Highway Constructor Harassed Female Workers and Fired Employee In Retaliation for Her Complaints, Federal Agency Charged
ALBUQUERQUE PHOENIX-- A Dickinson, N.D., company that engages in highway construction in New Mexico and other states has agreed to settle a lawsuit for sexual harassment and retaliation filed by the U.S. Equal Employment Opportunity Commission (EEOC) for $150,000, the agency announced today.
The EEOC’s lawsuit charged that Fisher Sand & Gravel Co. violated federal anti-discrimination laws when it subjected two women workers to egregious verbal sexual harassment by a supervisor and then fired one of them after she repeatedly asked the supervisor to stop harassing her and complained to a job superintendent.
Sex discrimination, including sexual harassment, and retaliation against persons who oppose unlawful employment practices violate Title VII of the Civil Rights Act of 1964. The EEOC filed suit (EEOC v. Fisher Sand & Gravel Co., 09-CV-309 WFD/WPL) in U.S. District Court for the District of New Mexico after first attempting to reach a pre-litigation settlement through its conciliation process.

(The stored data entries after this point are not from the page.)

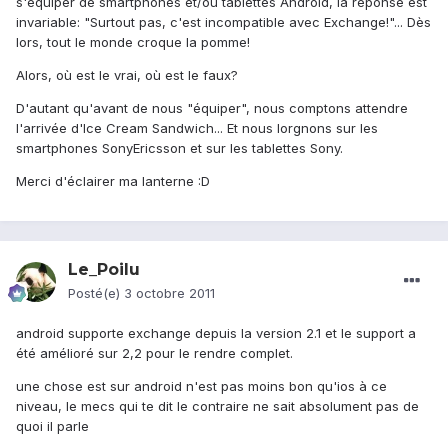
s'équiper de smartphones et/ou tablettes Android, la réponse est
invariable: "Surtout pas, c'est incompatible avec Exchange!"... Dès
lors, tout le monde croque la pomme!
Alors, où est le vrai, où est le faux?
D'autant qu'avant de nous "équiper", nous comptons attendre
l'arrivée d'Ice Cream Sandwich... Et nous lorgnons sur les
smartphones SonyEricsson et sur les tablettes Sony.
Merci d'éclairer ma lanterne :D
Le_Poilu
Posté(e)
3 octobre 2011
android supporte exchange depuis la version 2.1 et le support a
été amélioré sur 2,2 pour le rendre complet.
une chose est sur android n'est pas moins bon qu'ios à ce
niveau, le mecs qui te dit le contraire ne sait absolument pas de
quoi il parle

The case settled shortly before trial was set to begin with a consent decree, which in addition to the monetary settlement requires Fisher to provide its New Mexico employees with anti-discrimination training and review and revise its policies on sexual harassment. The company must also appoint an investigative officer who will be responsible for handling employee questions, concerns and complaints about sexual harassment, including the investigation of such complaints. The decree further sets out the steps to be taken in such an investigation and how it should be conducted.
“Women who work in traditionally male-dominated professions or workplaces can be particularly susceptible to sexual harassment,” said Regional Attorney Mary Jo O’Neill of the EEOC’s Phoenix District Office. “These women and all women deserve to work without being harassed because of their sex. Employers also must take special care to assure that employees who tell their harassers to stop and/or bring discrimination matters to the employer’s attention are not subjected to retaliation.”
Acting EEOC Albuquerque Area Director Elizabeth Cadle added, “Federal law protects a woman’s right to work without harassment because of her sex. Violations of the law will be met with rigorous enforcement by our agency.”
The EEOC enforces federal laws prohibiting employment discrimination. Further information about the EEOC is available on its web site at www.eeoc.gov.